Tapi nyatanya apa? Aku. Nangis.

Perlu diketahui sebelumnya bahwa di FMIPA UGM, para mahasiswa semester 1 peru belajar mata kuliah wajib ke-MIPA-an. Kelas kuliah untuk belajar materi wajib tersebut dicampur dan diacak dari ketujuh program studi yang ada. Kebetulan, di kelasku belum ada teman dari sesama Ilmu Komputer yang perempuan. Alhasil, aku merasa sendirian di sana.
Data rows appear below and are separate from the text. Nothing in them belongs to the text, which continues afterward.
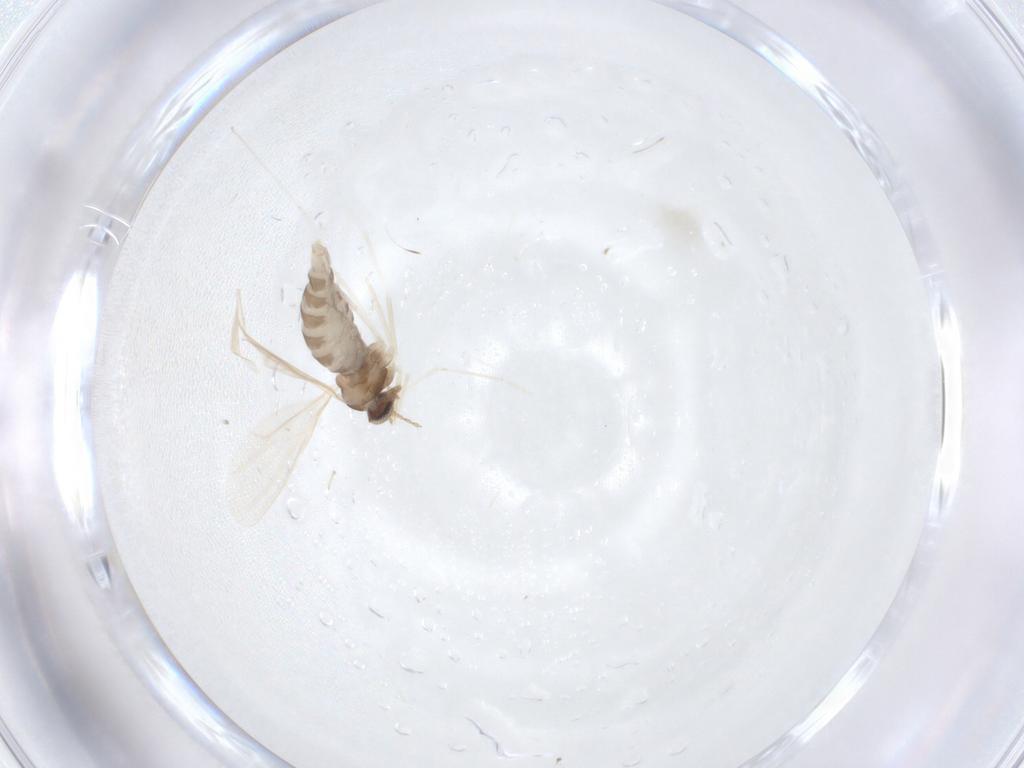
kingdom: Animalia
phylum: Arthropoda
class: Insecta
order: Diptera
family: Cecidomyiidae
Hal lain yang membuatku terkejut adalah penganggapan bahwa lulus SMA berarti sudah menguasai materi SMA sehingga materi SMA diulang tapi dengan kecepatan angin kencang. Aku masih semacam jet lag karena otak nggak dipake untuk mikir selama empat bulan. Ditambah lagi selama SMA aku belajar tuh bener-bener dengan metode, hapalin sampai ujian kelar doang. Ketika ada materi yang nggak aku mengerti, cuma aku tinggalin aja terus fokus ke mapel lain yang lebih menguntungkan untuk dapet nilau bagus. Padahal, yang bikin nilai raporku bagus bukan mapel-mapel IPA. Bahasa Indonesia, Bahasa Inggris, PKn, Bahasa Jawa, Seni Budaya, Pendidikan Agama Islam, dan kawan-kawannya yang menorehkan nilai keren di rapor. Nah, di kuliah sekarang aku hampir bener-bener lebih fokus belahar ilmu sains, meskipun Agama dan English masih ada. Aku yang sering menyepelekan pemahaman dan mikir yang penting tahu cara ngerjain soal, alhadil sekarang kopong pas kuliah. Aku harus belajar ulang materi SMA.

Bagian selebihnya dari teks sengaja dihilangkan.